- WHAT NEEDS TO BE DONE -
A verbatim copy of the data is wanted, minus any picture in it.

- DATASET EXCERPT -

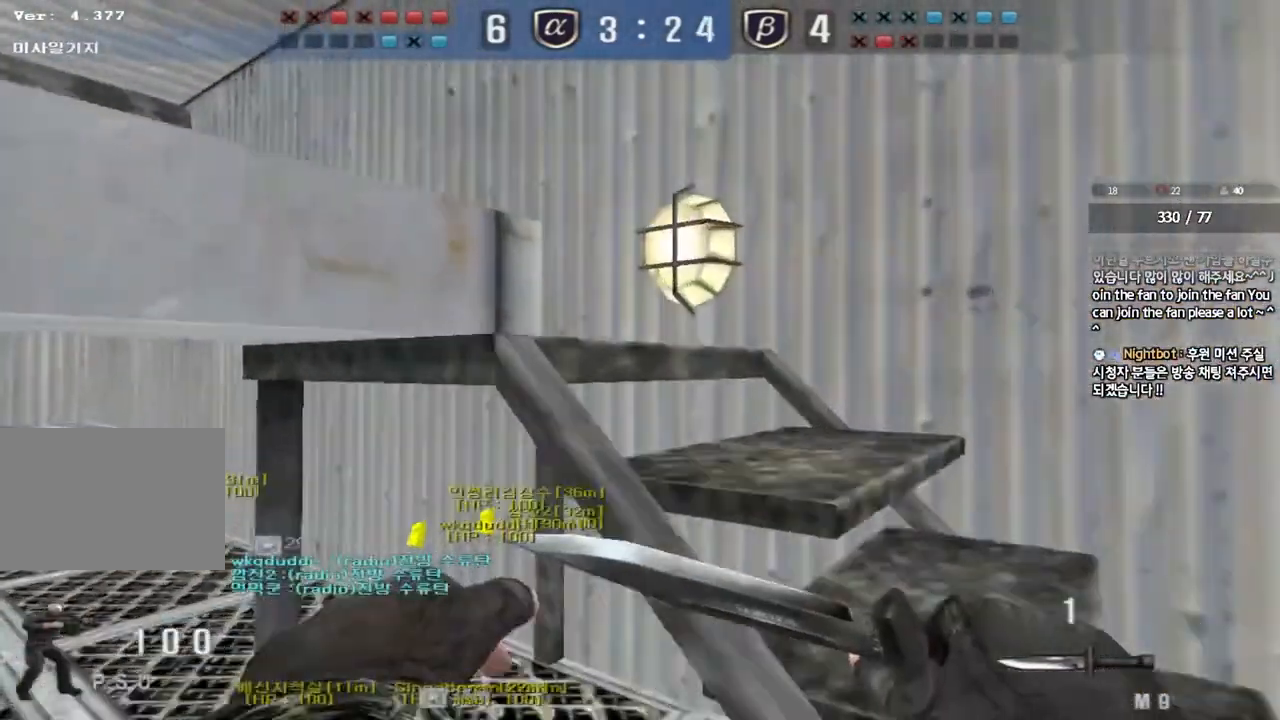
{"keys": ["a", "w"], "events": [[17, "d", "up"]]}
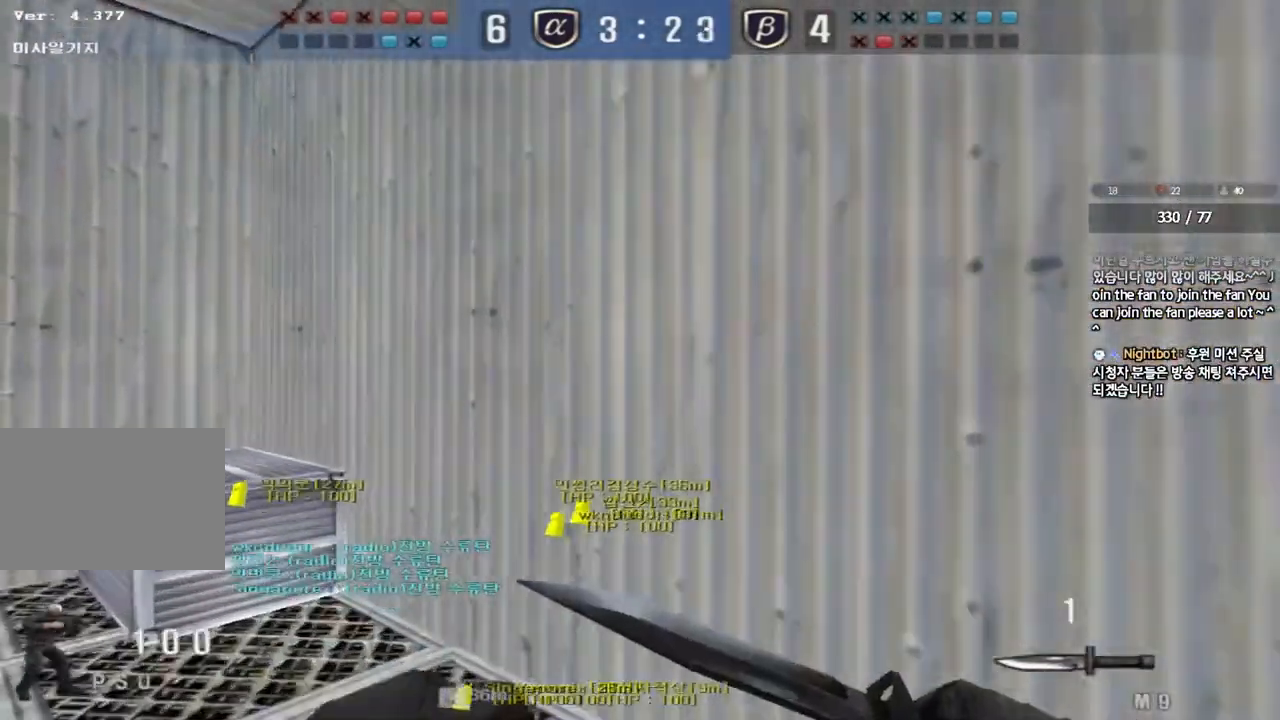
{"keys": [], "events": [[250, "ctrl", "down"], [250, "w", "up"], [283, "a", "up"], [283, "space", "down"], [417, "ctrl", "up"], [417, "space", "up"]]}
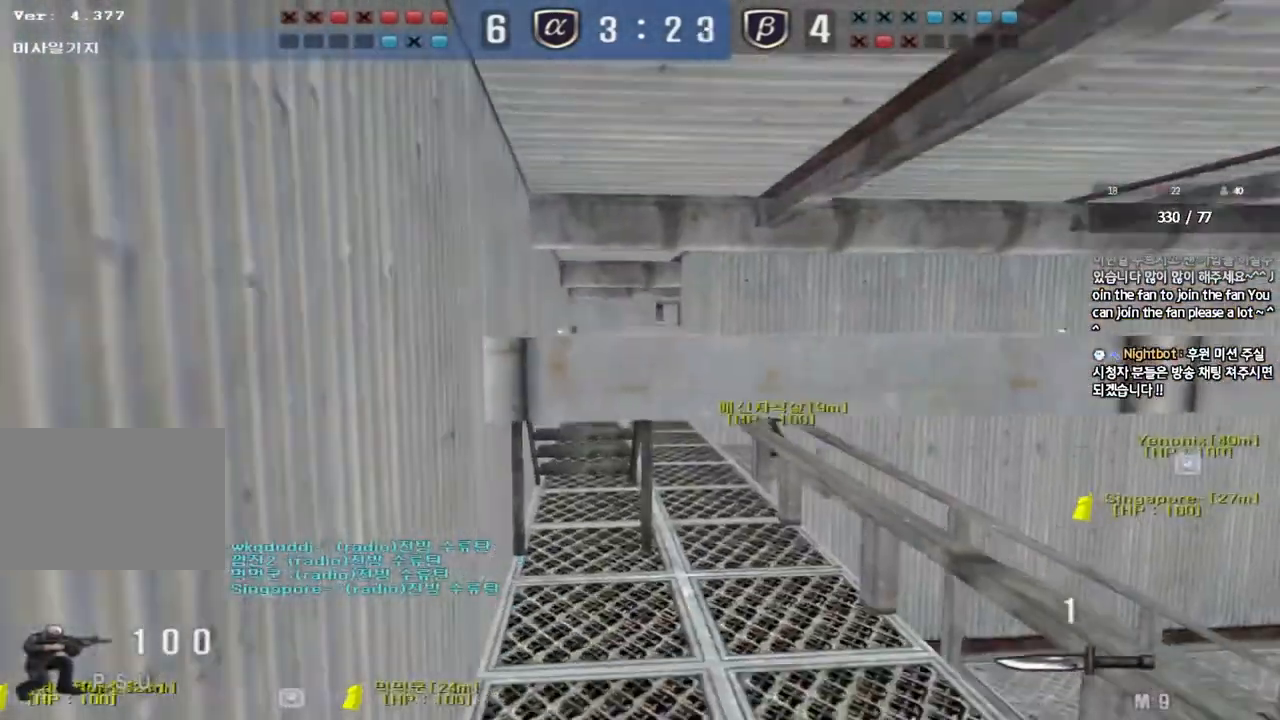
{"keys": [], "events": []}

- RESULT OF THE TASK -
{"keys": ["a", "w"], "events": [[17, "d", "up"]]}
{"keys": [], "events": [[250, "ctrl", "down"], [250, "w", "up"], [283, "a", "up"], [283, "space", "down"], [417, "ctrl", "up"], [417, "space", "up"]]}
{"keys": [], "events": []}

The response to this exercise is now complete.